For global progress towards gender parity, moving towards Sustainable Development Goals means urgent action for rural women – action for an adequate standard of living, freedom from violence and harm, access to land and productive assets, food security, decent work, education, health and sexual and reproductive health rights.
From Hollywood Stars To Low-Wage Workers
Two months after #MeToo, Time’s Up (#TimesUp) was spearheaded by over 300 women in Hollywood. Time’s Up is a leaderless, collective movement (run by volunteers and made up of working groups) to counter systemic sexual harassment and sexism in the workplace across all industries.
The movement emphasizes providing legislative and legal resources and support to those women in low-wage industries who face harassment without the resources to effectively speak out and oppose it.
This was in part catalyzed by a letter from 700,000 female farm workers who responded to #MeToo with their solidarity, while expressing the challenges of working “in the shadows” with “too much at risk” to expose sexual harassment, including worries about feeding their families.
An open letter addressed to “Dear Sisters” and signed “In Solidarity” includes the statement: “The struggle for women to break in, to rise up the ranks and to simply be heard and acknowledged in male-dominated workplaces must end; time’s up on this impenetrable monopoly.”
As written by Megan Garber in The Atlantic, “While the former (#MeToo) has, thus far, largely emphasized the personal and the anecdotal, #TimesUp—objective in subject, inclusive of verb, suggestive of action—embraces the political. It attempts to expand the fight against sexual harassment, and the workplace inequality that has allowed it to flourish for so long, beyond the realm of the individual story, the individual reality.”
#TimesUp will challenge workplace sexism “through legal recourse”, “through improved representation in board rooms and beyond”, and “through the changing of norms.”
Among the initiatives are a legal defense fund supported by a GoFundMe effort ($21 million at the time of writing) to protect women in low-wage industries from sexual misconduct and the potential fallouts from reporting it by enabling the resources of legal representation.

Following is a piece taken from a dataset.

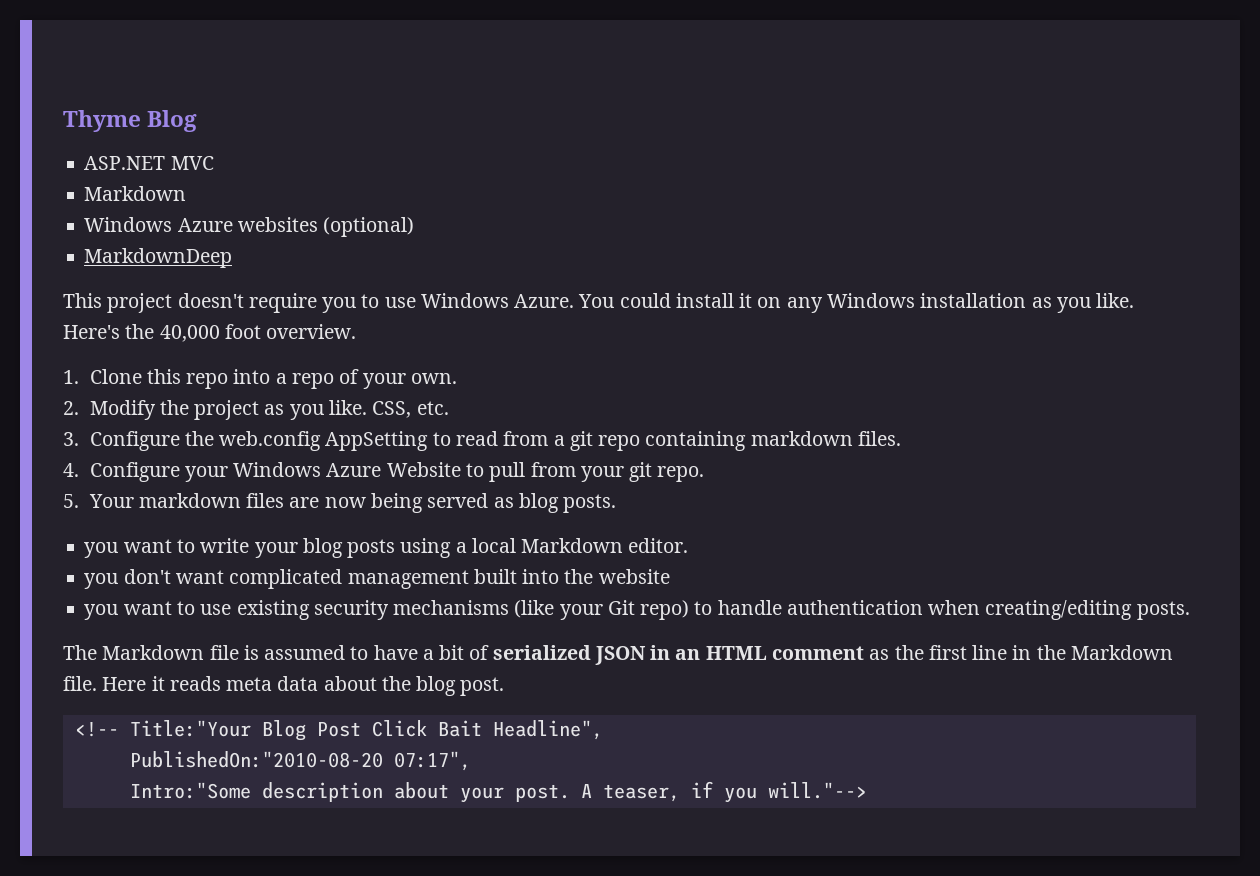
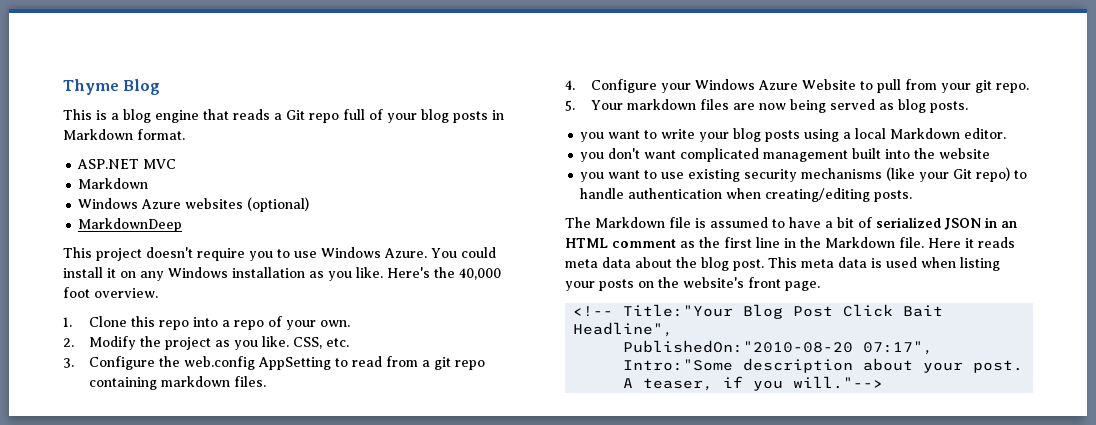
(198, 121) none -> [63,109,504,123] [63,129,185,140] // This is a blog engine that reads a Git repo full of your blog posts in Markdown format.
(505, 686) none -> [768,257,1000,271] [565,277,820,291] This meta data is used when listing your posts on the website's front page.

It also includes plans for legislation to penalize companies that allow harassment to persist and to discourage the use of nondisclosure agreements that silence victims.
The homepage states, “No more silence. No more waiting. No more tolerance for discrimination, harassment or abuse.”
What You Can Do
International Women’s Day is both a celebration of women’s achievements and a collective call to work together towards gender parity. This year, women can stand in our power of glimpsing more of what is possible when we add our collective voices in solidarity against oppression.

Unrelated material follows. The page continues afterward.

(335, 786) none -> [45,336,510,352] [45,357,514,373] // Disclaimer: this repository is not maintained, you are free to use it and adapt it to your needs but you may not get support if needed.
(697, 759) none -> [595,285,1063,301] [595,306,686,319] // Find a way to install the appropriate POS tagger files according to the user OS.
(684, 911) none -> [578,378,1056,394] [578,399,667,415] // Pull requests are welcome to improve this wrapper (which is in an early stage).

If you wish to further advance gender equality for women who may not have the same resources through #TimesUp, consider donating to Time’s Up Legal Defense Fund, or one of the many organizations that work with rural women across the globe for greater equality.
The Time’s Up mission statement also encourages women in positions of leadership to recognize their power in providing opportunities for other women:
“Acknowledge that talent is equally distributed, but work and career opportunities are not. Mentor someone from an underrepresented group in your industry. If you are in a position to do so, hire someone who can diversify the perspectives included in your organization; your team will be better and stronger for it.”
As demonstrated by the movements of women’s voices that have echoed through these past six months, the voice and actions of each woman matters on a day intended for all women.